Aging Well

Slow Down

A daily mindfulness practice is associated with decreased anxiety and depression, improved management of chronic pain (especially for those for whom nothing else has worked), Improved cardiovascular health, lower blood pressure, improved emotion regulation and many other benefits.
Posted 2018-05-13T13:01:46+00:00 - Updated 2021-07-26T11:00:00+00:00
Mindfulness can provide many benefits for the elderly and those who care for them.

“Turn here,” my mom said after I, in an irritated voice said, “Which way?”

Fifteen years ago, when we first moved to Raleigh from Japan, my parents came to help us settle in.

“What’s the hurry?” she asked. She was trying to show me the way to the grocery store. The “hurry,” in my mind, was the hungry infant and toddler in the back seat.

I could feel my heart racing and my blood pressure rising. Where was this store? Why were we catching every red light? Where was all this traffic coming from? What do you mean saying, “What’s the hurry?”

At the time, my mom was around 60 and I was 36. She came from a long line of Finns from Karelia, which had one of the highest rates of death from coronary heart disease in the world. Her father had had three heart attacks before dying of the third quite young and she carried his genetic propensities.

When I was young I remember she, herself, was often in a hurry. However, I also remember coming home one day while in graduate school to find my mom lying quietly on the floor of her darkened bedroom.

"What are you doing?" I asked her.

“I’m doing my exercises,” she had responded with her eyes closed. "I'll be out in a minute."

She wasn't doing what I thought of as exercise in the traditional sense, though later I came to understand that this period of quiet meditation she did each day helped her in ways physical exercise could not. It helped her slow down and ask questions like, “What’s the hurry?” to grumpy, stressed, grown daughters.

The apple doesn't fall far from the tree and I carry the familial tendency (or maybe it's human or cultural tendency?) to live – by default -- in a revved up state, too. But now, like my mom, I know—and research has repeatedly proven—that developing a daily mindfulness practice in which, you take time to quiet your mind, to become familiar with its tendencies, to watch how it works when its provoked and when its not—can not only help you respond in the moment (to red lights and screaming toddlers) more wisely, it can actually physiologically change the gray matter in your brain.

In a well-studied eight-week program developed by Jon Kabat-Zinn over 20 years ago called Mindfulness Based Stress Reduction (MBSR), participants who committed to a very circumscribed daily meditation practice could actually change the structure of their brain (as documented through CAT scans).

It has been proven especially useful for caregivers struggling with the daily demands of declining spouses and parents under their charge, helping reduce the higher rates of anxiety and depression associated with this period. It is also seen as a “prescription” for those for whom no other pain relief methods have been effective.
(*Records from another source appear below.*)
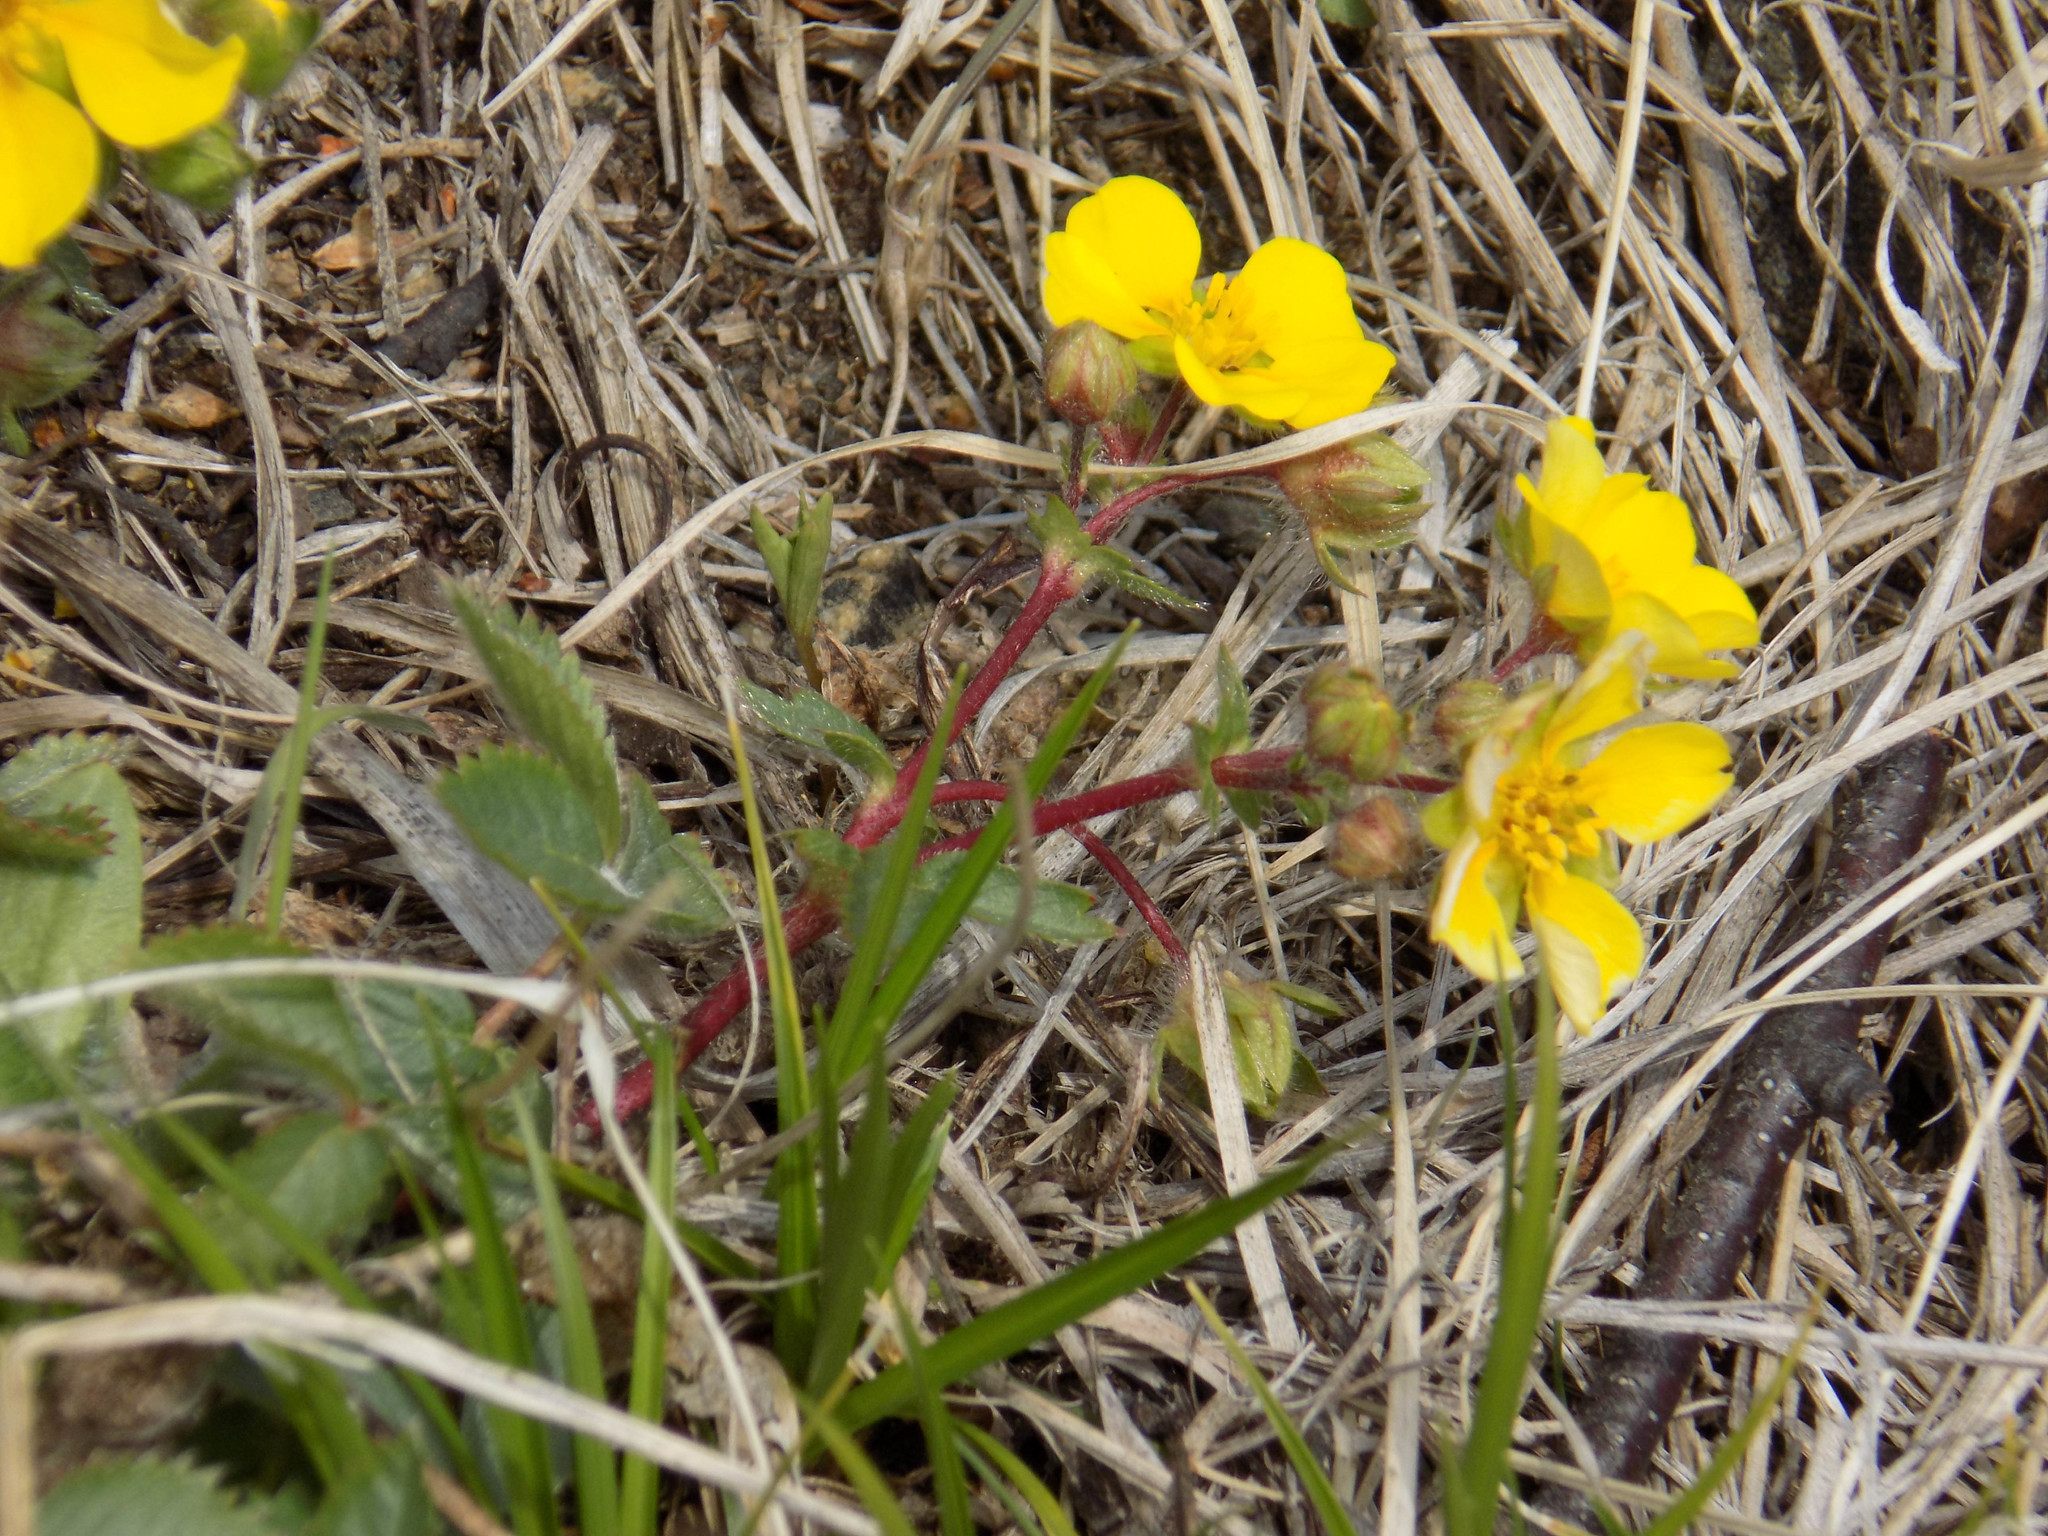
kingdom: Plantae
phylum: Tracheophyta
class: Magnoliopsida
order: Rosales
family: Rosaceae
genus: Potentilla
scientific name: Potentilla fragarioides
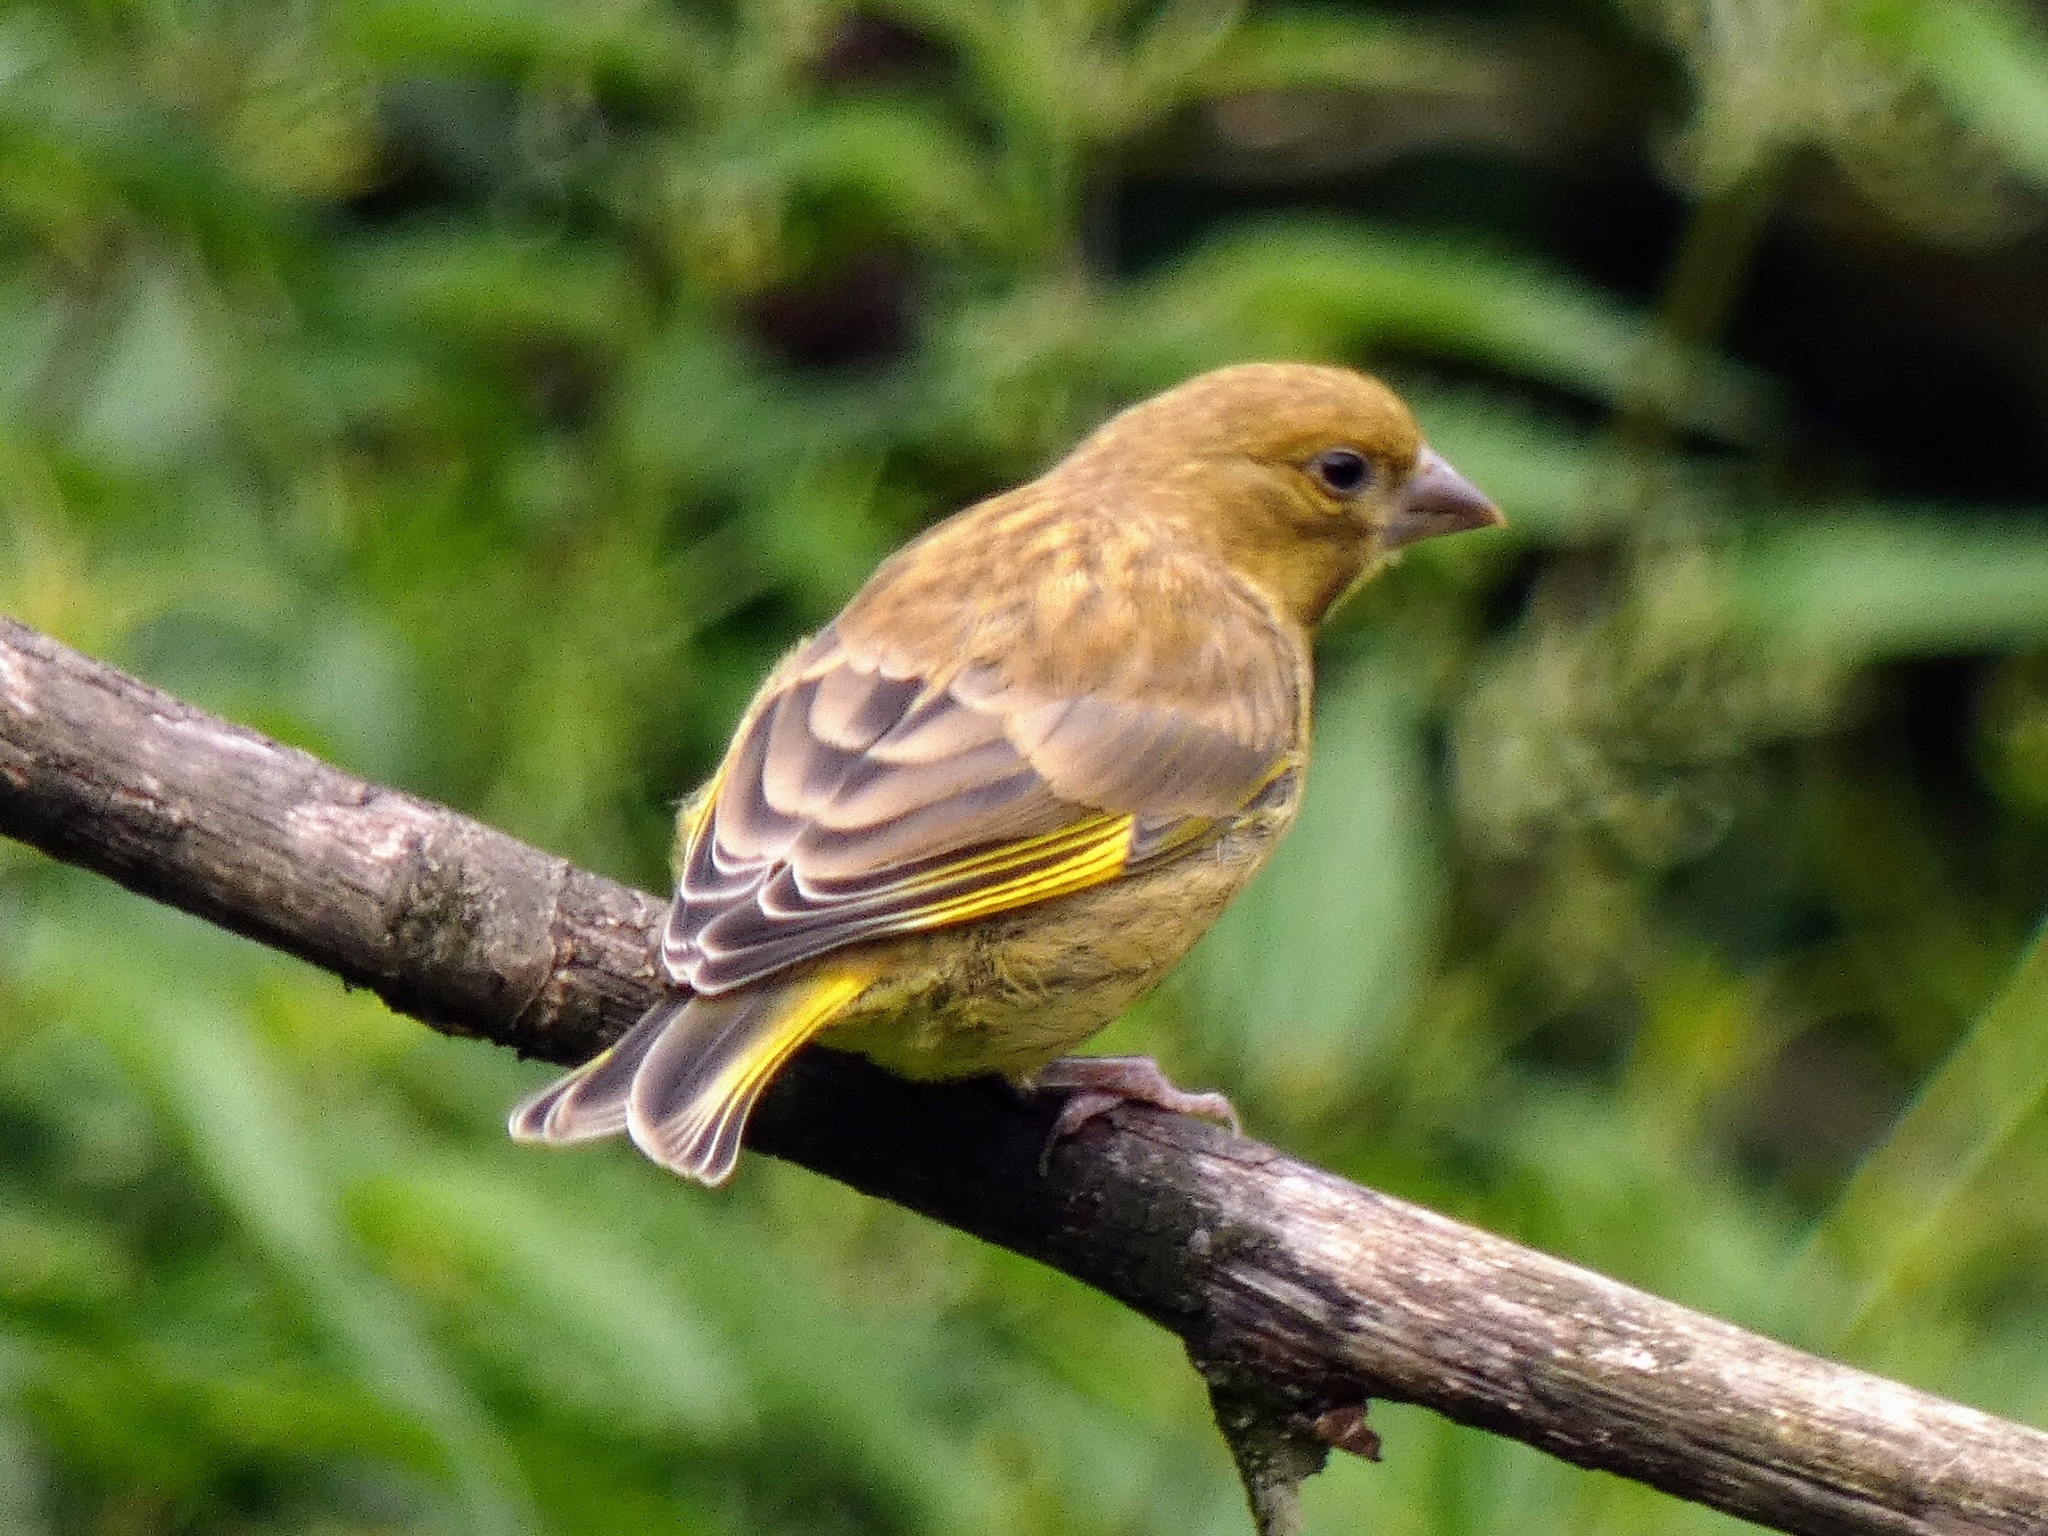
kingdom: Plantae
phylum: Tracheophyta
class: Liliopsida
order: Poales
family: Poaceae
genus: Chloris
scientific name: Chloris chloris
If we take the long view of life on this planet, it’s not so different from what has been prescribed by well-known religious figures and philosophers. Socrates and Plato, after all, encouraged their pupils to “Know Thyself.”

Furthermore, a daily mindfulness practice is associated with many benefits, including decreased anxiety and depression, improved management of chronic pain (especially for those for whom nothing else has worked), Improved cardiovascular health, lower blood pressure, improved emotion regulation and many other benefits.

There are a number of places one can participate in the 8-week Mindfulness Based Stress Reduction program, in person or online. A good place to call for more information is the Duke Center for Integrative Medicine.

Now, as mom said, “slow down. What’s the hurry?”